++++ Information supplied

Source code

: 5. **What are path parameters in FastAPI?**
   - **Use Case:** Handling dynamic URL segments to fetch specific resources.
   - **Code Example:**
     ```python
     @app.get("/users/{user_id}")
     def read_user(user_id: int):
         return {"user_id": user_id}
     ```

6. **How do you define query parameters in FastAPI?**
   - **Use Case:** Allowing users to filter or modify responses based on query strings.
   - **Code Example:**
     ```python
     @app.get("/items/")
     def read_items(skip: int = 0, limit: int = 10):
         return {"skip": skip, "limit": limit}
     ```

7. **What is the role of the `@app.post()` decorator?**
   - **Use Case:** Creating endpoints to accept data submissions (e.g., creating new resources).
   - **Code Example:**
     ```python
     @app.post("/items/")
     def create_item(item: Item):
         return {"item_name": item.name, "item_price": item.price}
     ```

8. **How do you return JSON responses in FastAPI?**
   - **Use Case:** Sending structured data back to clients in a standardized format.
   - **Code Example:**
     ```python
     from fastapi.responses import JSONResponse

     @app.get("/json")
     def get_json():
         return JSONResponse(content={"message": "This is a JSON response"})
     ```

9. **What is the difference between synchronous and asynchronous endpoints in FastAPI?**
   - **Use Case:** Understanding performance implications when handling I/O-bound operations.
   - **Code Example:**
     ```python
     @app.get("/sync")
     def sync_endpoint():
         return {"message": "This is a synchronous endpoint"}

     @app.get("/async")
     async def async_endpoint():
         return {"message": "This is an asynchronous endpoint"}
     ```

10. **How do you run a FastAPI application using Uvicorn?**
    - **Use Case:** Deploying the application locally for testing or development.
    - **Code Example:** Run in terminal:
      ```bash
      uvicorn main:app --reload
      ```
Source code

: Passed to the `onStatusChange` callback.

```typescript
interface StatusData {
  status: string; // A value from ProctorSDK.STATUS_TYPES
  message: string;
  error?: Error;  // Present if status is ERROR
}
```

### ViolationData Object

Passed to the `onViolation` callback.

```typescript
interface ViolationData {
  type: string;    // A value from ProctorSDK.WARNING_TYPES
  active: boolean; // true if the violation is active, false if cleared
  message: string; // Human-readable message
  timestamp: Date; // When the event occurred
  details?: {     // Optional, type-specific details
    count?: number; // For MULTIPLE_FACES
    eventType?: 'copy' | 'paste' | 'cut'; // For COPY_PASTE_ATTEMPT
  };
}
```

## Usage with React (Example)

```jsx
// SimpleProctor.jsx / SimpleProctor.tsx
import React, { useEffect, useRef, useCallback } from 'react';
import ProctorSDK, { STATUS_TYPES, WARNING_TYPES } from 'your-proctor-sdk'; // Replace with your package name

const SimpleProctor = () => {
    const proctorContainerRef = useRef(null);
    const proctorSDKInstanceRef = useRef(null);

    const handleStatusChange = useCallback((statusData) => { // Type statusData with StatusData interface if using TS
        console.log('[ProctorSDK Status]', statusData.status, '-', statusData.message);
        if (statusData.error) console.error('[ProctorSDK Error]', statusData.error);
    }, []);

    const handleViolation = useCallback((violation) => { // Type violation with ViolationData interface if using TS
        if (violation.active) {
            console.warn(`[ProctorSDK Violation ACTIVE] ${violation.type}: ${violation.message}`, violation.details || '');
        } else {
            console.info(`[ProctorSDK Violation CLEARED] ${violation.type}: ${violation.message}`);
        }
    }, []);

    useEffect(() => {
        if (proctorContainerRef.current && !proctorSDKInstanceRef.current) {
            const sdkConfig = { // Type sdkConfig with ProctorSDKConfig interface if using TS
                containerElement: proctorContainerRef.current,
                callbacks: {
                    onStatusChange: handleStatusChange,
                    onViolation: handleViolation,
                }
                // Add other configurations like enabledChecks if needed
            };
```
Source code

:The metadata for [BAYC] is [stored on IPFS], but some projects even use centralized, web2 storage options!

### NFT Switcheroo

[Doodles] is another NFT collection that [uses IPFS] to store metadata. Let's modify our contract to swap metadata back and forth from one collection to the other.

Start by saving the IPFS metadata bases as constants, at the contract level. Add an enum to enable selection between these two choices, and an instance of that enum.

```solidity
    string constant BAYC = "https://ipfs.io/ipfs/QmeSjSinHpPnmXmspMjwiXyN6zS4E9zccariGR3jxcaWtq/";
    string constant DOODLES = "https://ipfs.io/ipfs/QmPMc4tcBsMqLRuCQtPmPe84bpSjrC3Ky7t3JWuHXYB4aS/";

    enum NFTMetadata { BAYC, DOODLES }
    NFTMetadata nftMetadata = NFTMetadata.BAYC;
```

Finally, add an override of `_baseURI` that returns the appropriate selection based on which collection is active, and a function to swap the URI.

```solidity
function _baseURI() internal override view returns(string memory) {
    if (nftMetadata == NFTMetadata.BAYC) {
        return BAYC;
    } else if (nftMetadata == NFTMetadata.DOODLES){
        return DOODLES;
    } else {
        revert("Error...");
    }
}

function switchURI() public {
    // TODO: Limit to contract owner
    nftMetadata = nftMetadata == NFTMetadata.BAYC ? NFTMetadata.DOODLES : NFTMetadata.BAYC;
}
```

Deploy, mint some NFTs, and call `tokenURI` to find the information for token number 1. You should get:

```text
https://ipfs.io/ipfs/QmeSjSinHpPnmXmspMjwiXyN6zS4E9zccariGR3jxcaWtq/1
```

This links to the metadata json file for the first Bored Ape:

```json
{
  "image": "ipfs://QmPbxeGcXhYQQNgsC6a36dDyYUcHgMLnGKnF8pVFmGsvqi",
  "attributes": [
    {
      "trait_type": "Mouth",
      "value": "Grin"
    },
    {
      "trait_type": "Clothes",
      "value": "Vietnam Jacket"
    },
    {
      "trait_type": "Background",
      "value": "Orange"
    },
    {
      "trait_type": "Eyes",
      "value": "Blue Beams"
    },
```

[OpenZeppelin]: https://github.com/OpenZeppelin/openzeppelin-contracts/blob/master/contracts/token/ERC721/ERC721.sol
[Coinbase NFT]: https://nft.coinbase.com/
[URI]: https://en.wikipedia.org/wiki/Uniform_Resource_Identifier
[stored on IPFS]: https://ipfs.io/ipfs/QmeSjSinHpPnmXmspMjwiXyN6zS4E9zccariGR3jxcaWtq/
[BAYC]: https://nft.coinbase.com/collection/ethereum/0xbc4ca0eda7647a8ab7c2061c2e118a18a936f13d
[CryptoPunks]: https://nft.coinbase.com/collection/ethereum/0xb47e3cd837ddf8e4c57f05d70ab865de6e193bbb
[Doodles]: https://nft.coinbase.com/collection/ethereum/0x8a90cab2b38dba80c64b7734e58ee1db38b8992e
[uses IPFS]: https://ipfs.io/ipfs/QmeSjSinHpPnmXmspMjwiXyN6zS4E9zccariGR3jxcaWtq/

++++++++

Set down each line of the data precisely as it appears above.

Source code

: 5. **What are path parameters in FastAPI?**
   - **Use Case:** Handling dynamic URL segments to fetch specific resources.
   - **Code Example:**
     ```python
     @app.get("/users/{user_id}")
     def read_user(user_id: int):
         return {"user_id": user_id}
     ```

6. **How do you define query parameters in FastAPI?**
   - **Use Case:** Allowing users to filter or modify responses based on query strings.
   - **Code Example:**
     ```python
     @app.get("/items/")
     def read_items(skip: int = 0, limit: int = 10):
         return {"skip": skip, "limit": limit}
     ```

7. **What is the role of the `@app.post()` decorator?**
   - **Use Case:** Creating endpoints to accept data submissions (e.g., creating new resources).
   - **Code Example:**
     ```python
     @app.post("/items/")
     def create_item(item: Item):
         return {"item_name": item.name, "item_price": item.price}
     ```

8. **How do you return JSON responses in FastAPI?**
   - **Use Case:** Sending structured data back to clients in a standardized format.
   - **Code Example:**
     ```python
     from fastapi.responses import JSONResponse

     @app.get("/json")
     def get_json():
         return JSONResponse(content={"message": "This is a JSON response"})
     ```

9. **What is the difference between synchronous and asynchronous endpoints in FastAPI?**
   - **Use Case:** Understanding performance implications when handling I/O-bound operations.
   - **Code Example:**
     ```python
     @app.get("/sync")
     def sync_endpoint():
         return {"message": "This is a synchronous endpoint"}

     @app.get("/async")
     async def async_endpoint():
         return {"message": "This is an asynchronous endpoint"}
     ```

10. **How do you run a FastAPI application using Uvicorn?**
    - **Use Case:** Deploying the application locally for testing or development.
    - **Code Example:** Run in terminal:
      ```bash
      uvicorn main:app --reload
      ```
Source code

: Passed to the `onStatusChange` callback.

```typescript
interface StatusData {
  status: string; // A value from ProctorSDK.STATUS_TYPES
  message: string;
  error?: Error;  // Present if status is ERROR
}
```

### ViolationData Object

Passed to the `onViolation` callback.

```typescript
interface ViolationData {
  type: string;    // A value from ProctorSDK.WARNING_TYPES
  active: boolean; // true if the violation is active, false if cleared
  message: string; // Human-readable message
  timestamp: Date; // When the event occurred
  details?: {     // Optional, type-specific details
    count?: number; // For MULTIPLE_FACES
    eventType?: 'copy' | 'paste' | 'cut'; // For COPY_PASTE_ATTEMPT
  };
}
```

## Usage with React (Example)

```jsx
// SimpleProctor.jsx / SimpleProctor.tsx
import React, { useEffect, useRef, useCallback } from 'react';
import ProctorSDK, { STATUS_TYPES, WARNING_TYPES } from 'your-proctor-sdk'; // Replace with your package name

const SimpleProctor = () => {
    const proctorContainerRef = useRef(null);
    const proctorSDKInstanceRef = useRef(null);

    const handleStatusChange = useCallback((statusData) => { // Type statusData with StatusData interface if using TS
        console.log('[ProctorSDK Status]', statusData.status, '-', statusData.message);
        if (statusData.error) console.error('[ProctorSDK Error]', statusData.error);
    }, []);

    const handleViolation = useCallback((violation) => { // Type violation with ViolationData interface if using TS
        if (violation.active) {
            console.warn(`[ProctorSDK Violation ACTIVE] ${violation.type}: ${violation.message}`, violation.details || '');
        } else {
            console.info(`[ProctorSDK Violation CLEARED] ${violation.type}: ${violation.message}`);
        }
    }, []);

    useEffect(() => {
        if (proctorContainerRef.current && !proctorSDKInstanceRef.current) {
            const sdkConfig = { // Type sdkConfig with ProctorSDKConfig interface if using TS
                containerElement: proctorContainerRef.current,
                callbacks: {
                    onStatusChange: handleStatusChange,
                    onViolation: handleViolation,
                }
                // Add other configurations like enabledChecks if needed
            };
```
Source code

:The metadata for [BAYC] is [stored on IPFS], but some projects even use centralized, web2 storage options!

### NFT Switcheroo

[Doodles] is another NFT collection that [uses IPFS] to store metadata. Let's modify our contract to swap metadata back and forth from one collection to the other.

Start by saving the IPFS metadata bases as constants, at the contract level. Add an enum to enable selection between these two choices, and an instance of that enum.

```solidity
    string constant BAYC = "https://ipfs.io/ipfs/QmeSjSinHpPnmXmspMjwiXyN6zS4E9zccariGR3jxcaWtq/";
    string constant DOODLES = "https://ipfs.io/ipfs/QmPMc4tcBsMqLRuCQtPmPe84bpSjrC3Ky7t3JWuHXYB4aS/";

    enum NFTMetadata { BAYC, DOODLES }
    NFTMetadata nftMetadata = NFTMetadata.BAYC;
```

Finally, add an override of `_baseURI` that returns the appropriate selection based on which collection is active, and a function to swap the URI.

```solidity
function _baseURI() internal override view returns(string memory) {
    if (nftMetadata == NFTMetadata.BAYC) {
        return BAYC;
    } else if (nftMetadata == NFTMetadata.DOODLES){
        return DOODLES;
    } else {
        revert("Error...");
    }
}

function switchURI() public {
    // TODO: Limit to contract owner
    nftMetadata = nftMetadata == NFTMetadata.BAYC ? NFTMetadata.DOODLES : NFTMetadata.BAYC;
}
```

Deploy, mint some NFTs, and call `tokenURI` to find the information for token number 1. You should get:

```text
https://ipfs.io/ipfs/QmeSjSinHpPnmXmspMjwiXyN6zS4E9zccariGR3jxcaWtq/1
```

This links to the metadata json file for the first Bored Ape:

```json
{
  "image": "ipfs://QmPbxeGcXhYQQNgsC6a36dDyYUcHgMLnGKnF8pVFmGsvqi",
  "attributes": [
    {
      "trait_type": "Mouth",
      "value": "Grin"
    },
    {
      "trait_type": "Clothes",
      "value": "Vietnam Jacket"
    },
    {
      "trait_type": "Background",
      "value": "Orange"
    },
    {
      "trait_type": "Eyes",
      "value": "Blue Beams"
    },
```

[OpenZeppelin]: https://github.com/OpenZeppelin/openzeppelin-contracts/blob/master/contracts/token/ERC721/ERC721.sol
[Coinbase NFT]: https://nft.coinbase.com/
[URI]: https://en.wikipedia.org/wiki/Uniform_Resource_Identifier
[stored on IPFS]: https://ipfs.io/ipfs/QmeSjSinHpPnmXmspMjwiXyN6zS4E9zccariGR3jxcaWtq/
[BAYC]: https://nft.coinbase.com/collection/ethereum/0xbc4ca0eda7647a8ab7c2061c2e118a18a936f13d
[CryptoPunks]: https://nft.coinbase.com/collection/ethereum/0xb47e3cd837ddf8e4c57f05d70ab865de6e193bbb
[Doodles]: https://nft.coinbase.com/collection/ethereum/0x8a90cab2b38dba80c64b7734e58ee1db38b8992e
[uses IPFS]: https://ipfs.io/ipfs/QmeSjSinHpPnmXmspMjwiXyN6zS4E9zccariGR3jxcaWtq/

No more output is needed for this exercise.